Federal agencies Workplace exposures Respiratory protection Health Care Workers

OSHA updates FAQs to address particle sizes and N95s

Photo: Centers for Disease Control and Prevention

Washington — In an effort to dispel “incorrect claims” about the efficacy of N95 respirators to protect wearers against COVID-19 infection, OSHA has added a section on respirators and particle size to its series of answers to frequently asked questions on protecting workers from exposure to the coronavirus.

In an Oct. 19 press release, the agency states that it’s aware of the claims that N95 respirators don’t “capture particles as small as” SARS-CoV-2 – the coronavirus that causes COVID-19.

The “N95” classification means respirator filters remove at least 95% of “very small” particles (around 0.3 microns in diameter) from the air, OSHA explains, adding that some people have claimed incorrectly that the virus is about 0.1 microns in size. Further, when the virus becomes airborne via an infected person talking, coughing or sneezing, those particles contain more than the virus – they also include water or mucus. Those larger particles are too big to pass through an N95 respirator filter, while electrostatic charge attracts the particles to the fibers in the filter.

“In addition, the smallest particles constantly move around (called Brownian motion), and are very likely to hit a filter fiber and stick to it,” the agency states.

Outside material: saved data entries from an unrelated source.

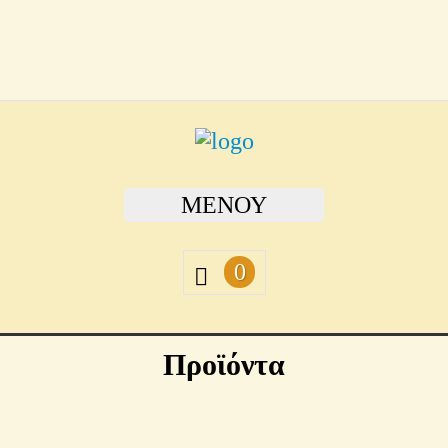
ΜΕΝΟΎ
0
Προϊόντα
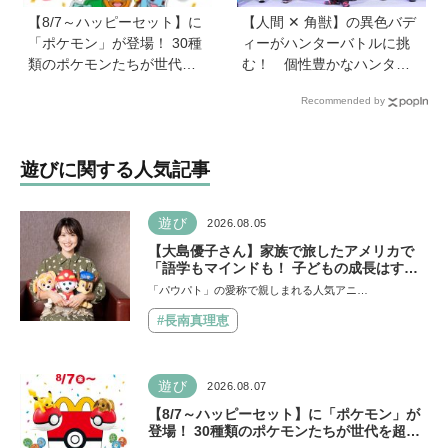
【8/7～ハッピーセット】に
【人間 ✕ 角獣】の異色バデ
「ポケモン」が登場！ 30種
ィーがハンターバトルに挑
類のポケモンたちが世代を
む！ 個性豊かなハンター
超えて勢ぞろい
が続々登場の「PROJECT
Recommended by
R.E.D.」第２弾『角醒(かく
せい)ハンターオメガホー
ン』が放送開始！
遊びに関する人気記事
遊び
2026.08.05
【大島優子さん】家族で旅したアメリカで
「語学もマインドも！ 子どもの成長はすご
かった」声優をつとめた映画『パウ・パトロ
「パウパト」の愛称で親しまれる人気アニ…
ール ザ・ダイノ・ムービー』ではあきらめ
なければ何でもできると子どもに知ってほし
#長南真理恵
い
遊び
2026.08.07
【8/7～ハッピーセット】に「ポケモン」が
登場！ 30種類のポケモンたちが世代を超え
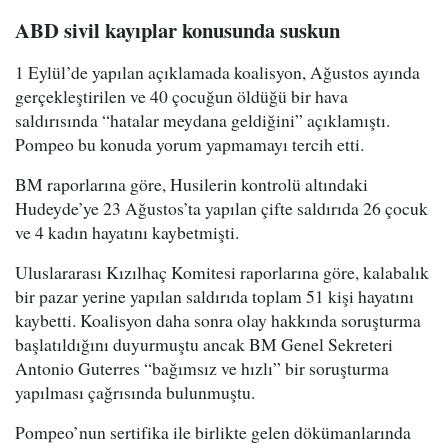
ABD sivil kayıplar konusunda suskun
1 Eylül’de yapılan açıklamada koalisyon, Ağustos ayında
gerçekleştirilen ve 40 çocuğun öldüğü bir hava
saldırısında “hatalar meydana geldiğini” açıklamıştı.
Pompeo bu konuda yorum yapmamayı tercih etti.
BM raporlarına göre, Husilerin kontrolü altındaki
Hudeyde’ye 23 Ağustos’ta yapılan çifte saldırıda 26 çocuk
ve 4 kadın hayatını kaybetmişti.
Uluslararası Kızılhaç Komitesi raporlarına göre, kalabalık
bir pazar yerine yapılan saldırıda toplam 51 kişi hayatını
kaybetti. Koalisyon daha sonra olay hakkında soruşturma
başlatıldığını duyurmuştu ancak BM Genel Sekreteri
Antonio Guterres “bağımsız ve hızlı” bir soruşturma
yapılması çağrısında bulunmuştu.
Pompeo’nun sertifika ile birlikte gelen dökümanlarında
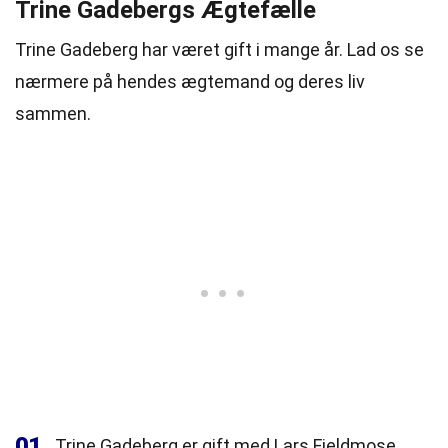
Trine Gadebergs Ægtefælle
Trine Gadeberg har været gift i mange år. Lad os se
nærmere på hendes ægtemand og deres liv
sammen.
01
Trine Gadeberg er gift med Lars Fjeldmose.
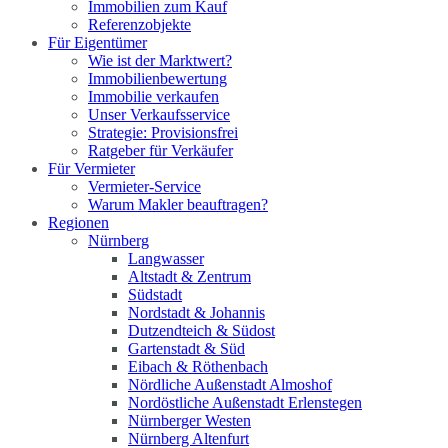
Immobilien zum Kauf
Referenzobjekte
Für Eigentümer
Wie ist der Marktwert?
Immobilienbewertung
Immobilie verkaufen
Unser Verkaufsservice
Strategie: Provisionsfrei
Ratgeber für Verkäufer
Für Vermieter
Vermieter-Service
Warum Makler beauftragen?
Regionen
Nürnberg
Langwasser
Altstadt & Zentrum
Südstadt
Nordstadt & Johannis
Dutzendteich & Südost
Gartenstadt & Süd
Eibach & Röthenbach
Nördliche Außenstadt Almoshof
Nordöstliche Außenstadt Erlenstegen
Nürnberger Westen
Nürnberg Altenfurt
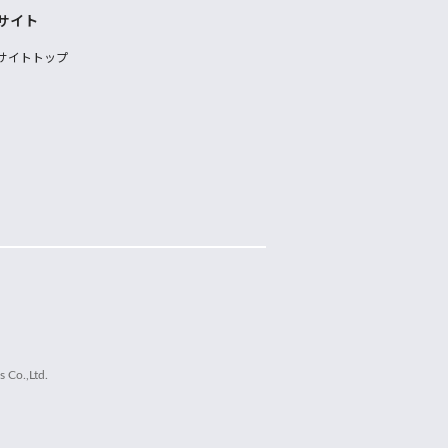
サイト
サイトトップ
 Co.,Ltd.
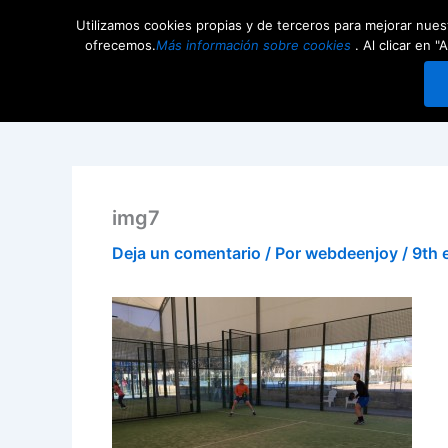
Ir
Utilizamos cookies propias y de terceros para mejorar nuest
al
Competiciones
Comunid
ofrecemos.
Más información sobre cookies
. Al clicar en
contenido
img7
Deja un comentario
/ Por
webdeenjoy
/
9th 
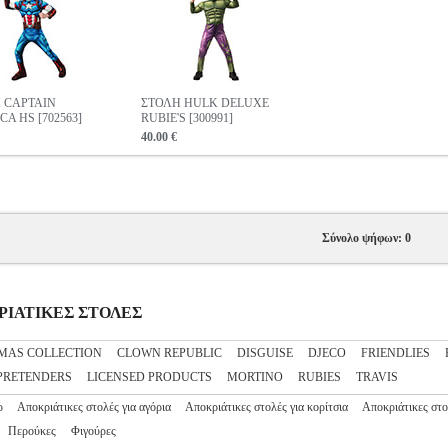
 CAPTAIN
ΣΤΟΛΗ HULK DELUXE
A HS [702563]
RUBIE'S [300991]
40.00 €
Σύνολο ψήφων: 0
ΟΚΡΙΑΤΙΚΕΣ ΣΤΟΛΕΣ
MAS COLLECTION
CLOWN REPUBLIC
DISGUISE
DJECO
FRIENDLIES
PRETENDERS
LICENSED PRODUCTS
MORTINO
RUBIES
TRAVIS
ρ
Αποκριάτικες στολές για αγόρια
Αποκριάτικες στολές για κορίτσια
Αποκριάτικες στο
Περούκες
Φιγούρες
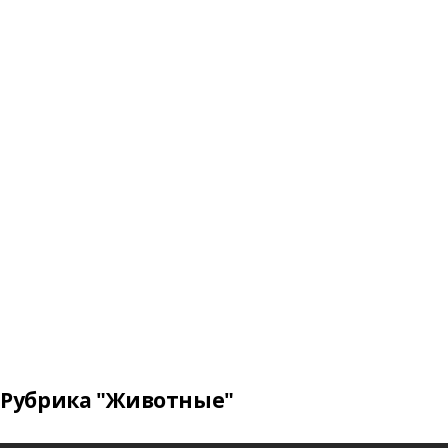
Рубрика "Животные"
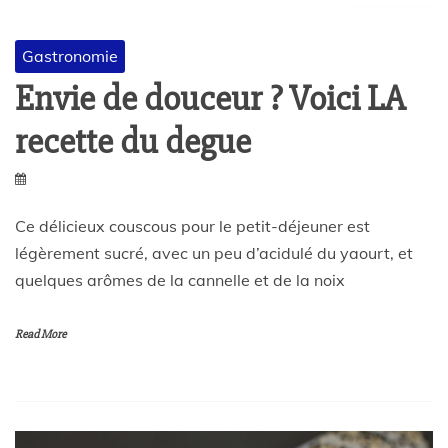
Gastronomie
Envie de douceur ? Voici LA
recette du degue
Ce délicieux couscous pour le petit-déjeuner est
légèrement sucré, avec un peu d’acidulé du yaourt, et
quelques arômes de la cannelle et de la noix
Read More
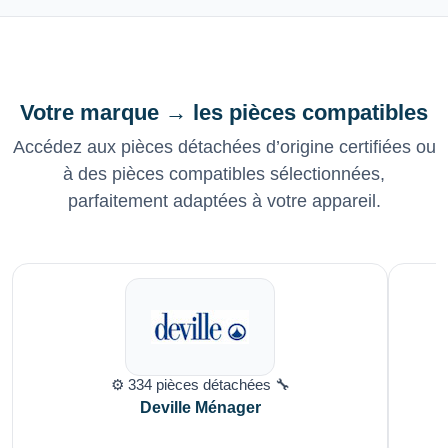
Votre marque → les pièces compatibles
Accédez aux pièces détachées d’origine certifiées ou
à des pièces compatibles sélectionnées,
parfaitement adaptées à votre appareil.
⚙️ 334 pièces détachées 🔧
Deville Ménager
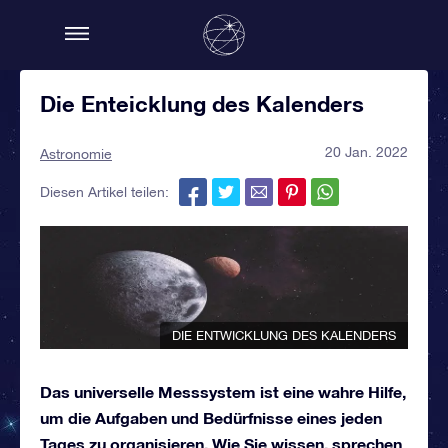
Die Enteicklung des Kalenders
20 Jan. 2022
Astronomie
Diesen Artikel teilen:
DIE ENTWICKLUNG DES KALENDERS
Das universelle Messsystem ist eine wahre Hilfe,
um die Aufgaben und Bedürfnisse eines jeden
Tages zu organisieren. Wie Sie wissen, sprechen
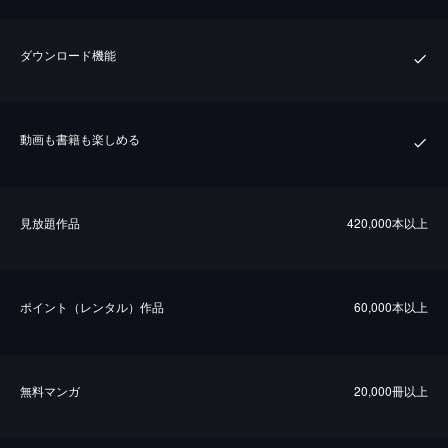
ダウンロード機能
動画も書籍も楽しめる
⾒放題作品
420,000本以上
ポイント（レンタル）作品
60,000本以上
無料マンガ
20,000冊以上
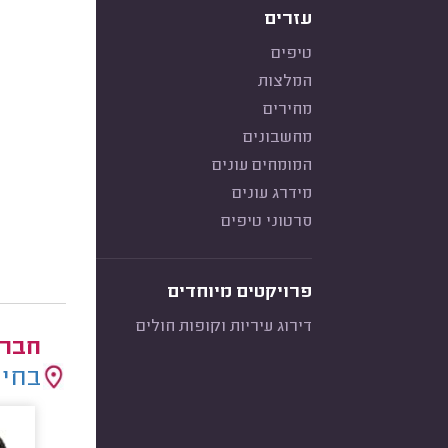
עזרים
טיפים
המלצות
מחירים
מחשבונים
המומחים עונים
מידרג עונים
סרטוני טיפים
פרויקטים מיוחדים
דירוג עיריות וקופות חולים
חברו
בחיר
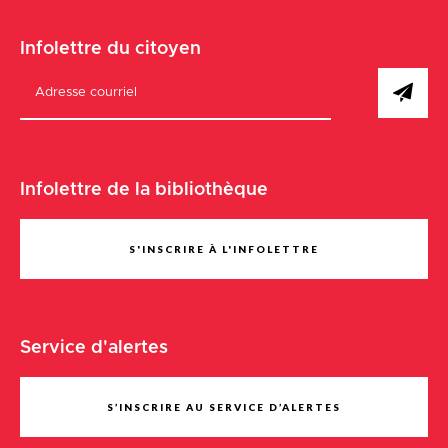
Infolettre du citoyen
Infolettre de la bibliothèque
S'INSCRIRE À L'INFOLETTRE
Service d'alertes
S’INSCRIRE AU SERVICE D’ALERTES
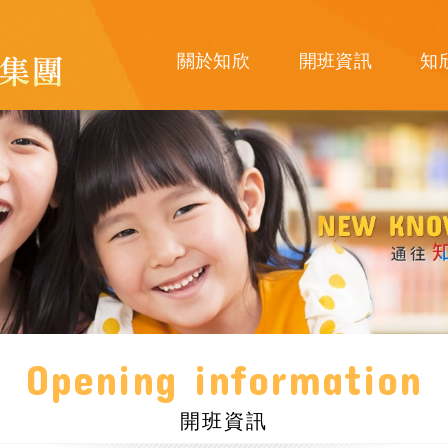
關於知欣
開班資訊
知
Opening information
開班資訊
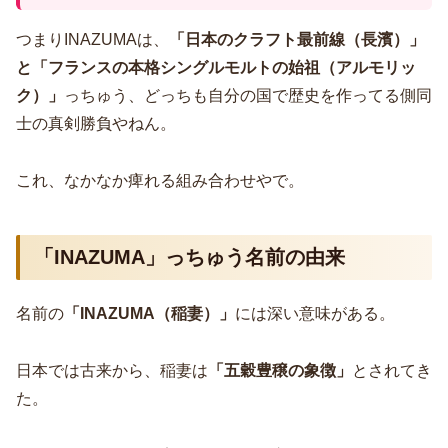
つまりINAZUMAは、
「日本のクラフト最前線（長濱）」
と「フランスの本格シングルモルトの始祖（アルモリッ
ク）」
っちゅう、どっちも自分の国で歴史を作ってる側同
士の真剣勝負やねん。
これ、なかなか痺れる組み合わせやで。
「INAZUMA」っちゅう名前の由来
名前の
「INAZUMA（稲妻）」
には深い意味がある。
日本では古来から、稲妻は
「五穀豊穣の象徴」
とされてき
た。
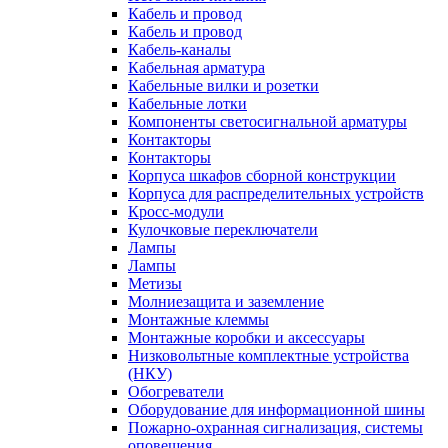
Кабель и провод
Кабель и провод
Кабель-каналы
Кабельная арматура
Кабельные вилки и розетки
Кабельные лотки
Компоненты светосигнальной арматуры
Контакторы
Контакторы
Корпуса шкафов сборной конструкции
Корпуса для распределительных устройств
Кросс-модули
Кулочковые переключатели
Лампы
Лампы
Метизы
Молниезащита и заземление
Монтажные клеммы
Монтажные коробки и аксессуары
Низковольтные комплектные устройства
(НКУ)
Обогреватели
Оборудование для информационной шины
Пожарно-охранная сигнализация, системы
оповещения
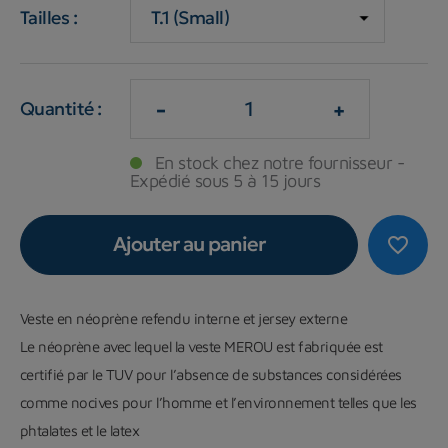
Tailles :
-
+
Quantité :
En stock chez notre fournisseur -
Expédié sous 5 à 15 jours
Ajouter au panier
favorite_border
Veste en néoprène refendu interne et jersey externe
Le néoprène avec lequel la veste MEROU est fabriquée est
certifié par le TUV pour l’absence de substances considérées
comme nocives pour l’homme et l’environnement
telles que les
phtalates et le latex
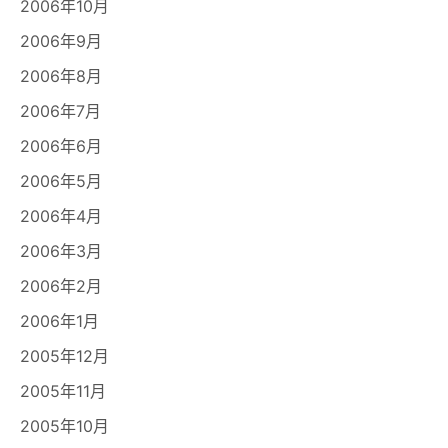
2006年10月
2006年9月
2006年8月
2006年7月
2006年6月
2006年5月
2006年4月
2006年3月
2006年2月
2006年1月
2005年12月
2005年11月
2005年10月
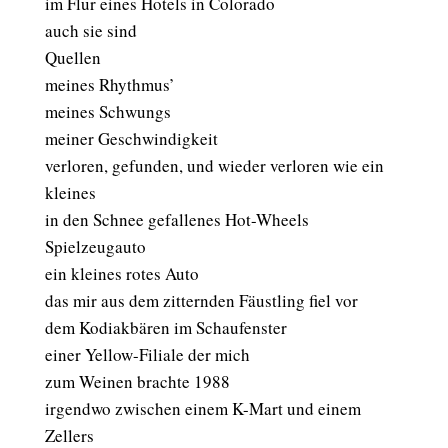
im Flur eines Hotels in Colorado
auch sie sind
Quellen
meines Rhythmus’
meines Schwungs
meiner Geschwindigkeit
verloren, gefunden, und wieder verloren wie ein
kleines
in den Schnee gefallenes Hot-Wheels
Spielzeugauto
ein kleines rotes Auto
das mir aus dem zitternden Fäustling fiel vor
dem Kodiakbären im Schaufenster
einer Yellow-Filiale der mich
zum Weinen brachte 1988
irgendwo zwischen einem K-Mart und einem
Zellers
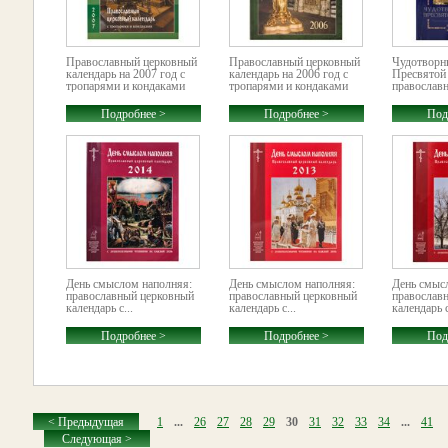
Православный церковный
Православный церковный
Чудотворн
календарь на 2007 год с
календарь на 2006 год с
Пресвятой
тропарями и кондаками
тропарями и кондаками
православн
Подробнее >
Подробнее >
Под
День смыслом наполняя:
День смыслом наполняя:
День смыс
православный церковный
православный церковный
православ
календарь с...
календарь с...
календарь с
Подробнее >
Подробнее >
Под
< Предыдущая
1
...
26
27
28
29
30
31
32
33
34
...
41
Следующая >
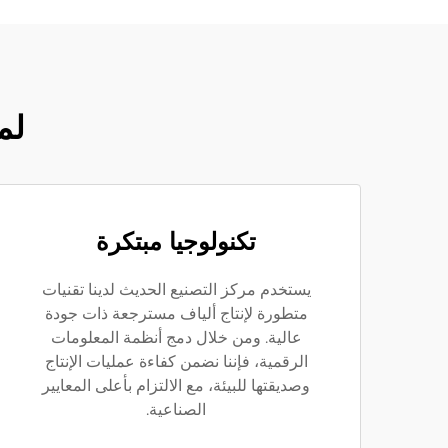
لم
تكنولوجيا مبتكرة
يستخدم مركز التصنيع الحديث لدينا تقنيات
متطورة لإنتاج ألياف مسترجعة ذات جودة
عالية. ومن خلال دمج أنظمة المعلومات
الرقمية، فإننا نضمن كفاءة عمليات الإنتاج
وصديقتها للبيئة، مع الالتزام بأعلى المعايير
الصناعية.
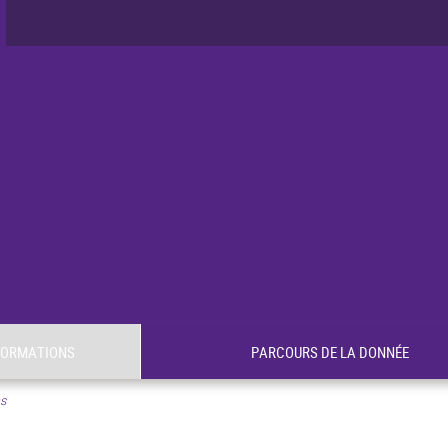
FORMATIONS
PARCOURS DE LA DONNÉE
s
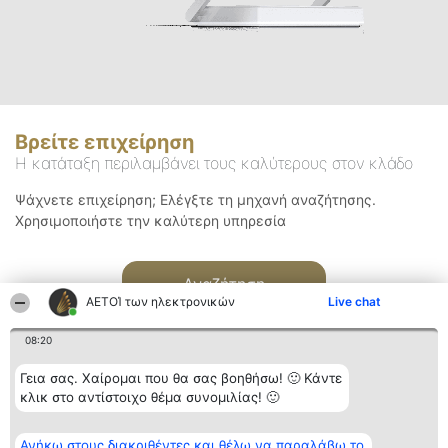
Βρείτε επιχείρηση
Η κατάταξη περιλαμβάνει τους καλύτερους στον κλάδο
Ψάχνετε επιχείρηση; Ελέγξτε τη μηχανή αναζήτησης.
Χρησιμοποιήστε την καλύτερη υπηρεσία
Αναζήτηση
ΑΕΤΟΊ των ηλεκτρονικών
Live chat
08:20
Γεια σας. Χαίρομαι που θα σας βοηθήσω! 🙂 Κάντε
κλικ στο αντίστοιχο θέμα συνομιλίας! 🙂
Διοργανωτής της
Κατάταξη
Επικοινωνία
Ανήκω στους διακριθέντες και θέλω να παραλάβω το
κατάταξης
Διακριθέντες
Επικοινωνία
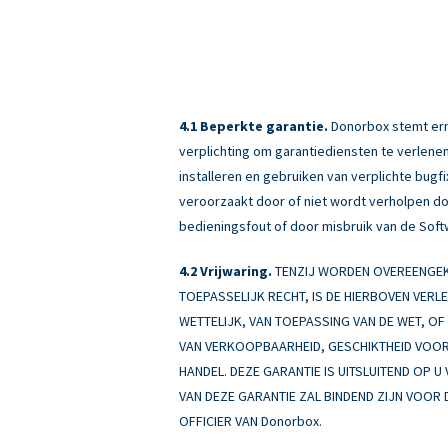
Beperkte garantie.
Donorbox stemt erme
verplichting om garantiediensten te verlenen
installeren en gebruiken van verplichte bug
veroorzaakt door of niet wordt verholpen doo
bedieningsfout of door misbruik van de Soft
Vrijwaring.
TENZIJ WORDEN OVEREENGEKO
TOEPASSELIJK RECHT, IS DE HIERBOVEN VERL
WETTELIJK, VAN TOEPASSING VAN DE WET, OF A
VAN VERKOOPBAARHEID, GESCHIKTHEID VOOR 
HANDEL. DEZE GARANTIE IS UITSLUITEND OP U
VAN DEZE GARANTIE ZAL BINDEND ZIJN VOOR 
OFFICIER VAN Donorbox.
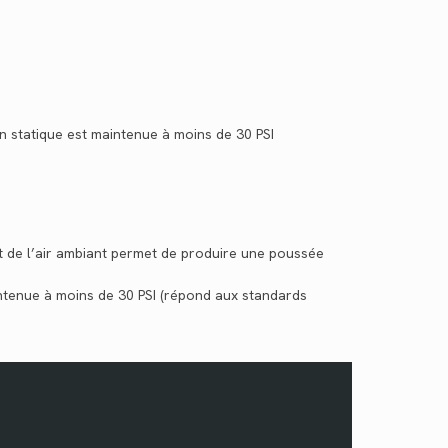
ion statique est maintenue à moins de 30 PSI
nt de l’air ambiant permet de produire une poussée
aintenue à moins de 30 PSI (répond aux standards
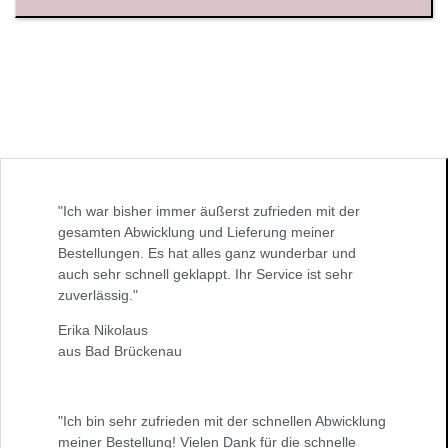
"Ich war bisher immer äußerst zufrieden mit der
gesamten Abwicklung und Lieferung meiner
Bestellungen. Es hat alles ganz wunderbar und
auch sehr schnell geklappt. Ihr Service ist sehr
zuverlässig."
Erika Nikolaus
aus Bad Brückenau
"Ich bin sehr zufrieden mit der schnellen Abwicklung
meiner Bestellung! Vielen Dank für die schnelle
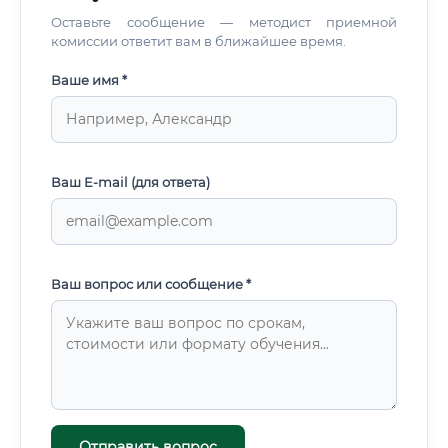
Оставьте сообщение — методист приемной
комиссии ответит вам в ближайшее время.
Ваше имя *
Ваш E-mail (для ответа)
Ваш вопрос или сообщение *
Отправить вопрос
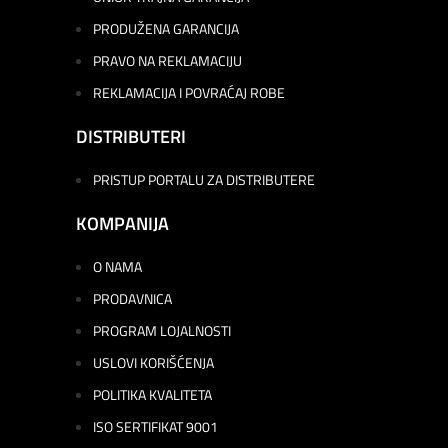
PRODUŽENA GARANCIJA
PRAVO NA REKLAMACIJU
REKLAMACIJA I POVRAĆAJ ROBE
DISTRIBUTERI
PRISTUP PORTALU ZA DISTRIBUTERE
KOMPANIJA
O NAMA
PRODAVNICA
PROGRAM LOJALNOSTI
USLOVI KORIŠĆENJA
POLITIKA KVALITETA
ISO SERTIFIKAT 9001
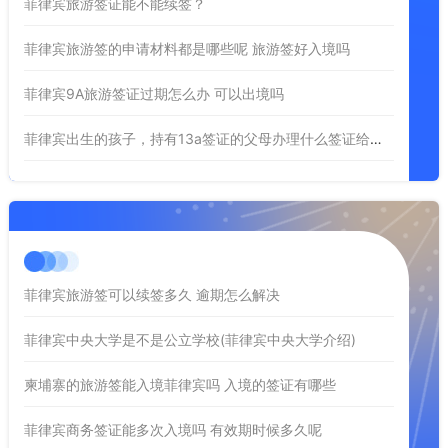
菲律宾旅游签证能不能续签？
菲律宾旅游签的申请材料都是哪些呢 旅游签好入境吗
菲律宾9A旅游签证过期怎么办 可以出境吗
菲律宾出生的孩子，持有13a签证的父母办理什么签证给孩子？
菲律宾旅游签可以续签多久 逾期怎么解决
菲律宾中央大学是不是公立学校(菲律宾中央大学介绍)
柬埔寨的旅游签能入境菲律宾吗 入境的签证有哪些
菲律宾商务签证能多次入境吗 有效期时候多久呢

OSHA also explains why NIOSH uses 0.3-micron diameter as a standard and states that an N95 respirator is “more effective at filtering particles that are smaller or larger than 0.3 microns in size.”


The agency continues: “The N95 respirator filter, as is true for other NIOSH-approved respirators, is very effective at protecting people from the virus causing COVID-19. However, it is important for employers and workers to remember that the respirator only provides the expected protection when used correctly.”

Respirators, when required, must be used as part of a comprehensive, written respiratory protection program that meets OSHA’s Respiratory Protection Standard (1910.134), the agency notes. Those requirements include training, fit testing and medical evaluations.